We explored correlations of EFT performance with AQ, GSQ and MCT for overall EFT error rates and RTs. No correlations were found for synaesthetes (all p > 0.11) nor for non-synaesthetes (p > 0.24). There were no significant dose effects of synaesthesia on the synaesthetes' EFT error rates (r₄₄ = −0.072, n.s.) nor reaction times (r₄₄ = −0.012, n.s.).

(e). Subgroup analyses

We explored whether the type of synaesthesia(s) (only grapheme-colour synaesthesia (N = 29), synaesthesias including SSS (N = 21) and ‘other’ types (N = 29)) influenced the results. Age and number of synaesthesias were included as covariates of no interest in all analyses, and we analysed those main dependent variables on which a significant group difference between synaesthetes and non-synaesthetes was found.

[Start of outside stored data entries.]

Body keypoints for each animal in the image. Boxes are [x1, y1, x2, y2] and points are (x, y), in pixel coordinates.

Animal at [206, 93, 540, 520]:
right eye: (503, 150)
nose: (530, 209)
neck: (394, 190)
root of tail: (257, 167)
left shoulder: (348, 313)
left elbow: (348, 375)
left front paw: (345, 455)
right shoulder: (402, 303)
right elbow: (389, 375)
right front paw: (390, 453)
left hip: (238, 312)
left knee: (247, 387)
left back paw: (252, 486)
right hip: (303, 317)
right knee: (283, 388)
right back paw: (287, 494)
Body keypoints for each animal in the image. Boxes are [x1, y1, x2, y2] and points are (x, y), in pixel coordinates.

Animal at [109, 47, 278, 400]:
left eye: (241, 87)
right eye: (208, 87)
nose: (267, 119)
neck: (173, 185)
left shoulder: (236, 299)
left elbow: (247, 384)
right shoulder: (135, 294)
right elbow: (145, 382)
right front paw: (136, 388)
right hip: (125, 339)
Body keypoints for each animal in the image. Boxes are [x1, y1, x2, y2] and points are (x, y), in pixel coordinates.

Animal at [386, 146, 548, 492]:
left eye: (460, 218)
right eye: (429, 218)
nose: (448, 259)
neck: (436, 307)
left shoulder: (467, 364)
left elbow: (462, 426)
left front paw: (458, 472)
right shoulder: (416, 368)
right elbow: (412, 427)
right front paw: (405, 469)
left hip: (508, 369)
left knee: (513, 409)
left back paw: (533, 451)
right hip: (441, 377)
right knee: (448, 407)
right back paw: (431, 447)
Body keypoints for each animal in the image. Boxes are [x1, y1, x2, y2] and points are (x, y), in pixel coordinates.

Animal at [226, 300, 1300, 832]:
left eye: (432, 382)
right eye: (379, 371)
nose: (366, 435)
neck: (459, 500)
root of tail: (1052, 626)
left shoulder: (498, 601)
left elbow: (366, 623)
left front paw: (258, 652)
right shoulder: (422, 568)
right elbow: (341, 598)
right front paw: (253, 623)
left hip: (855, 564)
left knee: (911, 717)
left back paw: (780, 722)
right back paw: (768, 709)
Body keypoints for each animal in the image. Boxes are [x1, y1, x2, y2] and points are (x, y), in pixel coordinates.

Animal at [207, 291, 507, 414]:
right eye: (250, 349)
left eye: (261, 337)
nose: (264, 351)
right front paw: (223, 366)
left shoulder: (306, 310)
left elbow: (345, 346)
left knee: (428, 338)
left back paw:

Subgroup had a marginal effect on AQ-Attention-to-detail (F_2,74 = 2.51, p = 0.088 and $η_{p}^{2} = 0.064$ ), but differences between pairwise subgroups did not reach significance (scores were 27.8, 27.3 and 25.3, respectively). Subgroup did not affect AQ-Social skills (F_2,74 = 0.158, n.s.) nor the GSQ score (F_2,69 = 0.823 and p = 0.443). The MCT did differ between the subgroups (F_2,44 = 5.26, p = 0.009 and $η_{p}^{2} = 0.19$ ) with grapheme-colour synaesthetes scoring better than sequence-space (0.25 versus 0.48, F_1,23 = 4.40, p = 0.047 and $η_{p}^{2} = 0.16$ ) and ‘other’ synaesthetes (0.25 versus 0.56, F_1,32 = 6.06, p = 0.019 and $η_{p}^{2} = 0.16$ ). The grapheme-colour subgroup did not perform significantly better than non-synaesthetes (F_1,32 = 1.17 and p = 0.284). Given that a dose effect of synaesthesia was present for the MCTs (electronic supplementary material, figure S4B) and the synaesthetes in the grapheme-colour subgroup experienced only one form of synaesthesia, we additionally compared all synaesthetes experiencing grapheme-colour synaesthesia (N = 59) with all other synaesthetes (N = 20) on the motion coherence task and found no difference in performance (F_1,44 = 0.343, p = 0.561). This suggests the number of synaesthesia is the main factor driving motion coherence performance. On the embedded figures task, there was no main multivariate effect of subgroup (F_4,78 = 1.27, p = 0.287), but there was a marginal multivariate interaction of subgroup with difficulty (F_12,234 = 1.70, p = 0.067, $η_{p}^{2} = 0.080$ ). Pairwise subgroups comparisons were not significant for either the main effect or the interaction.